[Dataset entries Boundary: Start]
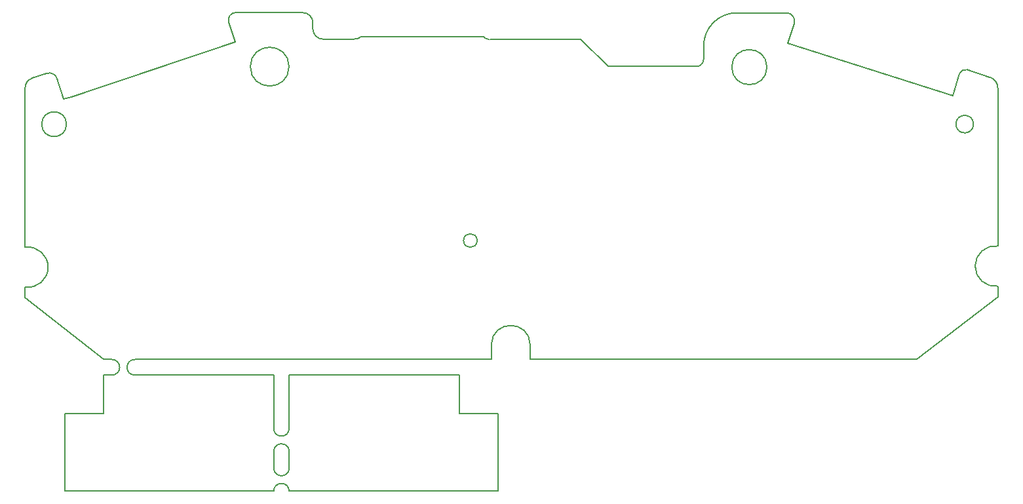
<source format=gm1>
G04 #@! TF.GenerationSoftware,KiCad,Pcbnew,8.0.9*
G04 #@! TF.CreationDate,2025-09-27T12:36:42+09:00*
G04 #@! TF.ProjectId,usb_sfc_pad,7573625f-7366-4635-9f70-61642e6b6963,rev?*
G04 #@! TF.SameCoordinates,Original*
G04 #@! TF.FileFunction,Profile,NP*
%FSLAX46Y46*%
G04 Gerber Fmt 4.6, Leading zero omitted, Abs format (unit mm)*
G04 Created by KiCad (PCBNEW 8.0.9) date 2025-09-27 12:36:42*
%MOMM*%
%LPD*%
G01*
G04 APERTURE LIST*
G04 #@! TA.AperFunction,Profile*
%ADD10C,0.200000*%
G04 #@! TD*
G04 #@! TA.AperFunction,Profile*
%ADD11C,0.050000*%
G04 #@! TD*
G04 APERTURE END LIST*
D10*
X96537710Y-144500000D02*
X101537710Y-144500000D01*
X96537710Y-134500000D02*
X96537710Y-144500000D01*
X101537710Y-134500000D02*
X96537710Y-134500000D01*
X152537710Y-144500000D02*
X147537710Y-144500000D01*
X152537710Y-134500000D02*
X152537710Y-144500000D01*
X147537710Y-134500000D02*
X152537710Y-134500000D01*
X151661550Y-125529550D02*
G75*
G02*
X156667871Y-125585750I2502750J-64650D01*
G01*
X133922410Y-86094620D02*
X129921220Y-86094620D01*
X123537710Y-129500000D02*
X123537710Y-136375000D01*
X217086630Y-118012570D02*
G75*
G02*
X217086617Y-112821028I-315830J2595770D01*
G01*
X129562710Y-127479360D02*
X148562710Y-127479360D01*
X179075130Y-88704720D02*
G75*
G02*
X178163310Y-89616530I-911830J20D01*
G01*
X178163310Y-89616540D02*
X166741130Y-89616540D01*
X189782360Y-82695570D02*
X183381300Y-82695570D01*
X179075130Y-87001740D02*
G75*
G02*
X183381300Y-82695530I4306170J40D01*
G01*
X134897980Y-85747520D02*
G75*
G02*
X133922410Y-86094607I-975580J1197520D01*
G01*
X91422890Y-118135600D02*
X91422890Y-119448020D01*
X94215540Y-90520680D02*
X92319400Y-91149020D01*
X129921220Y-86094620D02*
G75*
G02*
X128595780Y-84769230I-20J1325420D01*
G01*
X102600000Y-127479361D02*
G75*
G02*
X102599999Y-129500039I31600J-1010339D01*
G01*
X128595830Y-84769230D02*
X128595830Y-83988850D01*
X91422890Y-112978460D02*
G75*
G02*
X91422890Y-118135600I360200J-2578570D01*
G01*
X101562710Y-127479360D02*
X102600000Y-127479360D01*
X212162250Y-90524810D02*
X211255530Y-93378700D01*
X97376250Y-93533090D02*
X96425000Y-93850000D01*
X147537710Y-134500000D02*
X147537710Y-129500000D01*
X117731210Y-83895290D02*
G75*
G02*
X118616290Y-82668925I885090J293790D01*
G01*
X187249280Y-89710950D02*
G75*
G02*
X182721080Y-89710950I-2264100J0D01*
G01*
X182721080Y-89710950D02*
G75*
G02*
X187249280Y-89710950I2264100J0D01*
G01*
X117731210Y-83895290D02*
X118592560Y-86489940D01*
X147537710Y-129500000D02*
X125537710Y-129500000D01*
X217086630Y-119404870D02*
X217086630Y-118012570D01*
X156667910Y-125585750D02*
X156667910Y-127479360D01*
X213939640Y-97077070D02*
G75*
G02*
X211675440Y-97077070I-1132100J0D01*
G01*
X211675440Y-97077070D02*
G75*
G02*
X213939640Y-97077070I1132100J0D01*
G01*
X123537710Y-129500000D02*
X105600000Y-129500000D01*
X125537710Y-129500000D02*
X125537710Y-136375000D01*
X149826980Y-112116380D02*
G75*
G02*
X148060680Y-112116380I-883150J0D01*
G01*
X148060680Y-112116380D02*
G75*
G02*
X149826980Y-112116380I883150J0D01*
G01*
X105600000Y-129500000D02*
G75*
G02*
X105600000Y-127479400I0J1010300D01*
G01*
X101537710Y-129500000D02*
X102600000Y-129500000D01*
X94215540Y-90520680D02*
G75*
G02*
X95540313Y-91185119I330160J-994620D01*
G01*
X96762830Y-97087320D02*
G75*
G02*
X93562830Y-97087320I-1600000J0D01*
G01*
X93562830Y-97087320D02*
G75*
G02*
X96762830Y-97087320I1600000J0D01*
G01*
X91422890Y-92391250D02*
G75*
G02*
X92319411Y-91149052I1308910J-50D01*
G01*
X212162250Y-90524810D02*
G75*
G02*
X213058503Y-90058534I682150J-216690D01*
G01*
X101537710Y-129500000D02*
X101537710Y-134500000D01*
X163211760Y-86147290D02*
X151506460Y-86147290D01*
X125516310Y-89649780D02*
G75*
G02*
X120516310Y-89649780I-2500000J0D01*
G01*
X120516310Y-89649780D02*
G75*
G02*
X125516310Y-89649780I2500000J0D01*
G01*
X156667910Y-127479360D02*
X206660390Y-127479360D01*
X91422890Y-119448020D02*
X101562710Y-127479360D01*
X217086630Y-112820920D02*
X217086630Y-92396640D01*
X151300400Y-86122640D02*
G75*
G02*
X150599981Y-85750019I212500J1244040D01*
G01*
X101537710Y-144500000D02*
X123537710Y-144500000D01*
X189966140Y-86614800D02*
X190778640Y-84057450D01*
X125537710Y-144500000D02*
X147537710Y-144500000D01*
D11*
X151300400Y-86122640D02*
X151506460Y-86147290D01*
D10*
X179075130Y-87001740D02*
X179075130Y-88704720D01*
X166741130Y-89616540D02*
X163211760Y-86147290D01*
X91422890Y-92391250D02*
X91422890Y-112978460D01*
X148562710Y-127479360D02*
X151661550Y-127479360D01*
X151661550Y-127479360D02*
X151661550Y-125529550D01*
X211255530Y-93378700D02*
X189966140Y-86614800D01*
X150600000Y-85750000D02*
X134897980Y-85747520D01*
X114562710Y-127479360D02*
X129562710Y-127479360D01*
X127275890Y-82668900D02*
X118616290Y-82668900D01*
X216060140Y-90999210D02*
G75*
G02*
X217086608Y-92396640I-437940J-1397390D01*
G01*
X96425000Y-93850000D02*
X95540340Y-91185110D01*
X105600000Y-127479360D02*
X114562710Y-127479360D01*
X189782370Y-82695570D02*
G75*
G02*
X190778648Y-84057453I30J-1045330D01*
G01*
X216060140Y-90999210D02*
X213058510Y-90058510D01*
X127275890Y-82668900D02*
G75*
G02*
X128595800Y-83988850I10J-1319900D01*
G01*
X118592560Y-86489940D02*
X97376250Y-93533090D01*
X206660390Y-127479360D02*
X217086630Y-119404870D01*
X125537710Y-136375000D02*
G75*
G02*
X123537710Y-136375000I-1000000J0D01*
G01*
X123537710Y-139375000D02*
G75*
G02*
X125537710Y-139375000I1000000J0D01*
G01*
X125537710Y-139375000D02*
X125537710Y-141500000D01*
X123537710Y-139375000D02*
X123537710Y-141500000D01*
X125537710Y-141500000D02*
G75*
G02*
X123537710Y-141500000I-1000000J0D01*
G01*
X123537710Y-144500000D02*
G75*
G02*
X125537710Y-144500000I1000000J0D01*
G01*
M02*

</source>
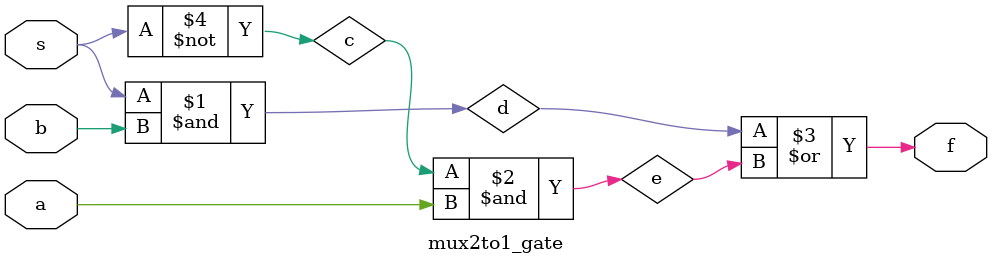
<source format=v>
module mux2to1_gate(a,b,s,f);
    input a,b,s;
    output f;
    wire c,d,e;
    not(c,s);
    and(d,s,b);
    and(e,c,a);
    or(f,d,e);
endmodule
</source>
[Dataset entries Boundary: End]
Task details:
In the material above, find every line that has the string "source" and pull those lines out.

Written response:
<source format=gm1>
</source>
<source format=v>
</source>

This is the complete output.